Trill

Introduction

Trill is a CI and workflow automation system. Define workflows in YAML, run them locally for fast iteration, or submit them to trill.build where runner agents pick up jobs and a web dashboard shows live progress.

trill run workflow.yaml

Why Trill?

CI feedback loops are slow. You push, wait for a runner, read logs in a web UI, fix a typo, push again. Local development and production execution feel like different worlds.

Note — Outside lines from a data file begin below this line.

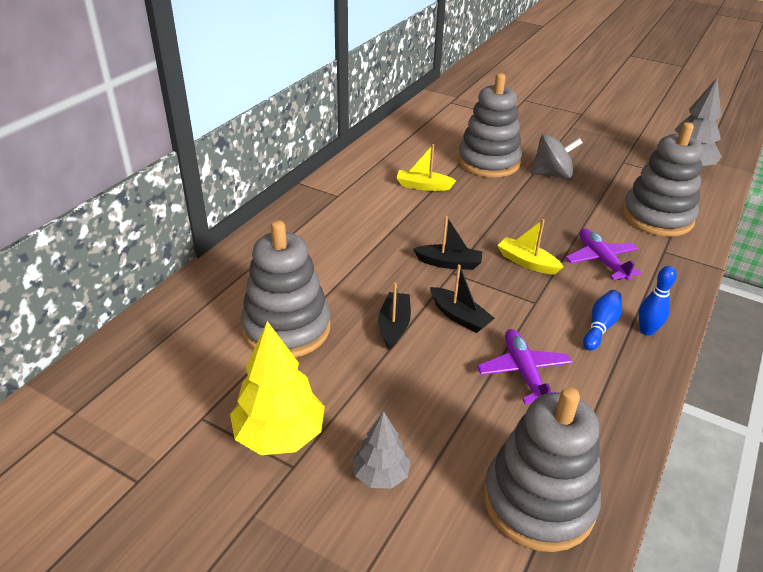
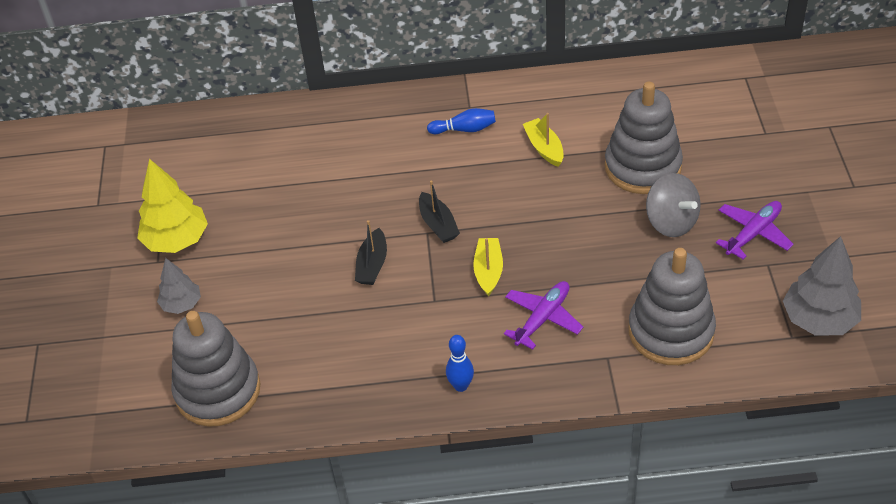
camera: 60 degrees right, 10 degrees up
(286, 328) = (274, 183): grey stacking toy -> none
(394, 326) = (328, 235): black boat -> none
(523, 372) = (339, 330): purple plane -> purple plane (753, 233)
(600, 326) = (438, 354): blue bowling pin -> blue bowling pin (464, 129)

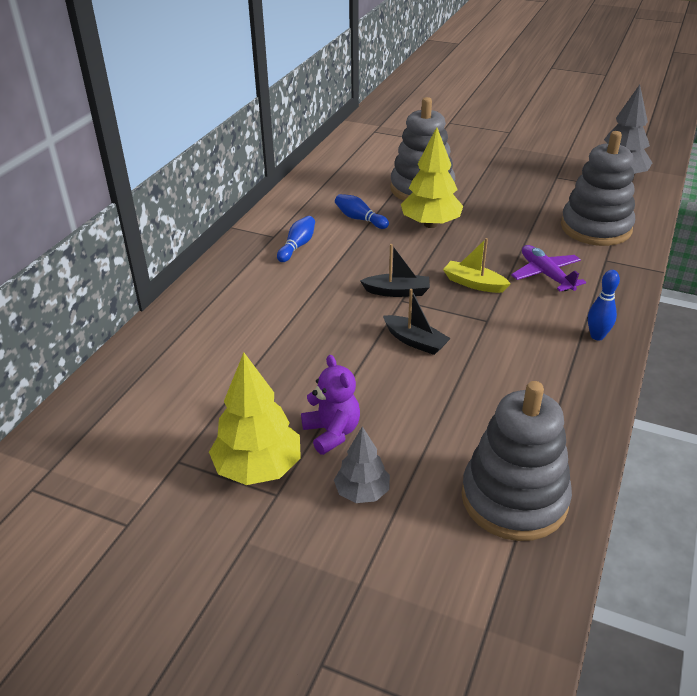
camera: 65 degrees left, 10 degrees down
(232, 262) = (332, 432): none -> purple teddy bear
(544, 148) = (359, 219): yellow boat -> blue bowling pin
(574, 201) = (430, 224): none -> yellow tree
(671, 222) = (487, 195): grey spinning top -> none
(753, 233) = (524, 172): purple plane -> none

Trill uses the same workflow format everywhere. Run it on your laptop with a terminal UI, or submit it to trill.build and watch it in the web dashboard. The format is familiar if you’ve used GitHub Actions or GitLab CI — jobs, steps, dependencies — but the same YAML works locally and in the hosted service without translation.

What It Does

Two Modes

Local mode — Run workflows directly on your machine. The TUI shows live progress and you interact with approval gates in the terminal. No infrastructure needed, no account needed. This is the fastest way to develop and test workflows.

trill run workflow.yaml

Hosted — Submit workflows to trill.build with a personal access token, or run a runner agent on your own hardware that claims jobs and reports results back. A web dashboard shows live progress, approval forms, and full run history.

# Run a local agent that picks up jobs from trill.build
trill agent --server https://app.trill.build --token trl_<runner-token>

The same trill binary works in both modes — as a local runner and as a remote agent.

Design Principles

Familiar format. Workflows are YAML with jobs, steps, and dependencies. No SDK, no framework, no language lock-in. If you’ve written a GitHub Actions or GitLab CI config, you already know the structure.

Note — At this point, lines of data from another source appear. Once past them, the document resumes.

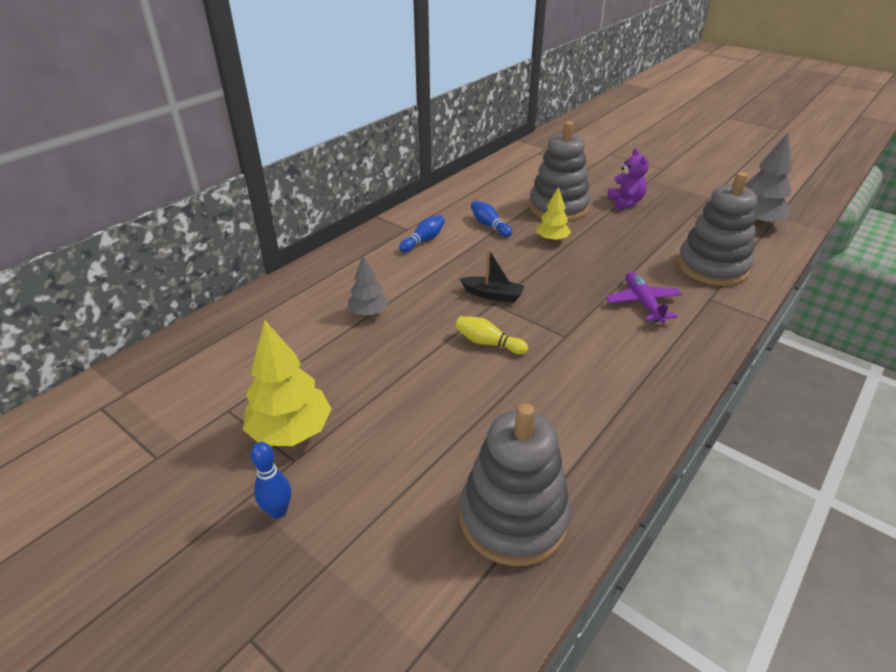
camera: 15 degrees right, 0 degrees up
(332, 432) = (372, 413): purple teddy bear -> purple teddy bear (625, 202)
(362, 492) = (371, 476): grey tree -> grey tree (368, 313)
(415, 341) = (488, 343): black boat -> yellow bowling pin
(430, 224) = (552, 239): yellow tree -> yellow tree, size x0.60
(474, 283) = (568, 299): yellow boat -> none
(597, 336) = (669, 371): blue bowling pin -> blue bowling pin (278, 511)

Local-first development. Local execution is how you develop and iterate on workflows — fast feedback, no infrastructure. Your workflow runs on your machine with the same behavior it has on the hosted service.

Incrementally powerful. Start with jobs and steps. Add data flow when you need it. Add approval gates for deployment safety. Add wait steps for external coordination. Add dynamic extension for discovered work. You never hit a wall where you need a different system.